··· Document excerpt
The classic approach towards synthesis of sulfonamides involves the reaction of sulfonyl chlorides with amines in the presence of a base, as well as the generation, in situ, of sulfonyl chlorides by the reaction of thiols with oxidizing and chlorinating agents [17,18]. Moreover, sulfonamides have been efficiently synthesized from arylboronic acids, amines, and 1,4-diazabicyclo[2.2.2]octane bis(sulfur dioxide) (DABSO) as a source of SO₂, and from copper as catalyst [19]. Recently, sulfonamides have been generated through an electrochemical oxidative coupling from thiols and amines and subsequent oxidation of the sulfur atom [20]. To date, versatile and practical methods for the synthesis of sulfonamides in high yields, easy workup procedure, and mild reaction conditions are still desirable.
······
··· Data provided
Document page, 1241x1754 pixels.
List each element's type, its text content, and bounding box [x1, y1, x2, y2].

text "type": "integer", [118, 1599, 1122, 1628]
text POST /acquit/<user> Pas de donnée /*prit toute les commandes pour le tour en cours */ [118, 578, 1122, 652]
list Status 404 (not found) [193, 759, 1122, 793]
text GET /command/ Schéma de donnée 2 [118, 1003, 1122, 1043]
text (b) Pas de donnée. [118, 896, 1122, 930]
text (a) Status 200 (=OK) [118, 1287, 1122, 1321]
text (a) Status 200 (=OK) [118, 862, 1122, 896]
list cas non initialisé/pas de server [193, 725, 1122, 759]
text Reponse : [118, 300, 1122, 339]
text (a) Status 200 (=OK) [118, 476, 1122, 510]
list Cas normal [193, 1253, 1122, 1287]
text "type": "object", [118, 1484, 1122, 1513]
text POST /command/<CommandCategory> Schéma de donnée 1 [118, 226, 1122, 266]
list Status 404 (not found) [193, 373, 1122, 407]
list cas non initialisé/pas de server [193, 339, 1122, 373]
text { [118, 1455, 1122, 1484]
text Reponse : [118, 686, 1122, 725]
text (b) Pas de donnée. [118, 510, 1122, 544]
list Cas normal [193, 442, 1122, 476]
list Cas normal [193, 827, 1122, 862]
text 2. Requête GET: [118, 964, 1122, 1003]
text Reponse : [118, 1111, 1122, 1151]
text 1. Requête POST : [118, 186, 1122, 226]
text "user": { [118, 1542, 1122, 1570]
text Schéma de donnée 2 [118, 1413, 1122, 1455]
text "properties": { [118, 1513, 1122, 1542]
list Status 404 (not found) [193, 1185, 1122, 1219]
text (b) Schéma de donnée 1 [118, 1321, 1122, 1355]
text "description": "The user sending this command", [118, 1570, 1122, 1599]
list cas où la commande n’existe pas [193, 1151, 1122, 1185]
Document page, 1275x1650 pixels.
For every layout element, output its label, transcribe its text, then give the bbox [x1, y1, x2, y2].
······
- [Work instruction A]:
Retype the part of the sulfonamide synthesis text starting with "The classic approach" and going on through "are still desirable.".
- [Work instruction B]:
Carry on the sulfonamide synthesis text from the point where it stops.
The items are not needed for anything here.

- [Result A]:
The classic approach towards synthesis of sulfonamides involves the reaction of sulfonyl chlorides with amines in the presence of a base, as well as the generation, in situ, of sulfonyl chlorides by the reaction of thiols with oxidizing and chlorinating agents [17,18]. Moreover, sulfonamides have been efficiently synthesized from arylboronic acids, amines, and 1,4-diazabicyclo[2.2.2]octane bis(sulfur dioxide) (DABSO) as a source of SO₂, and from copper as catalyst [19]. Recently, sulfonamides have been generated through an electrochemical oxidative coupling from thiols and amines and subsequent oxidation of the sulfur atom [20]. To date, versatile and practical methods for the synthesis of sulfonamides in high yields, easy workup procedure, and mild reaction conditions are still desirable.

- [Result B]:
Herein, we describe the regioselective synthesis and characterization of new 2-(phenylsulfonyl)-2H-1,2,3-triazole 3 through a classical sulfonamidation reaction of 1H-1,2,3-triazole 1 with benzenesulfonyl chloride 2 in the presence of triethylamine under mild reaction conditions. Ultimately, the in vitro anticancer activity of sulfonamide 3 was evaluated by the National Cancer Institute (NCI, USA) against 60 human cancer cell lines.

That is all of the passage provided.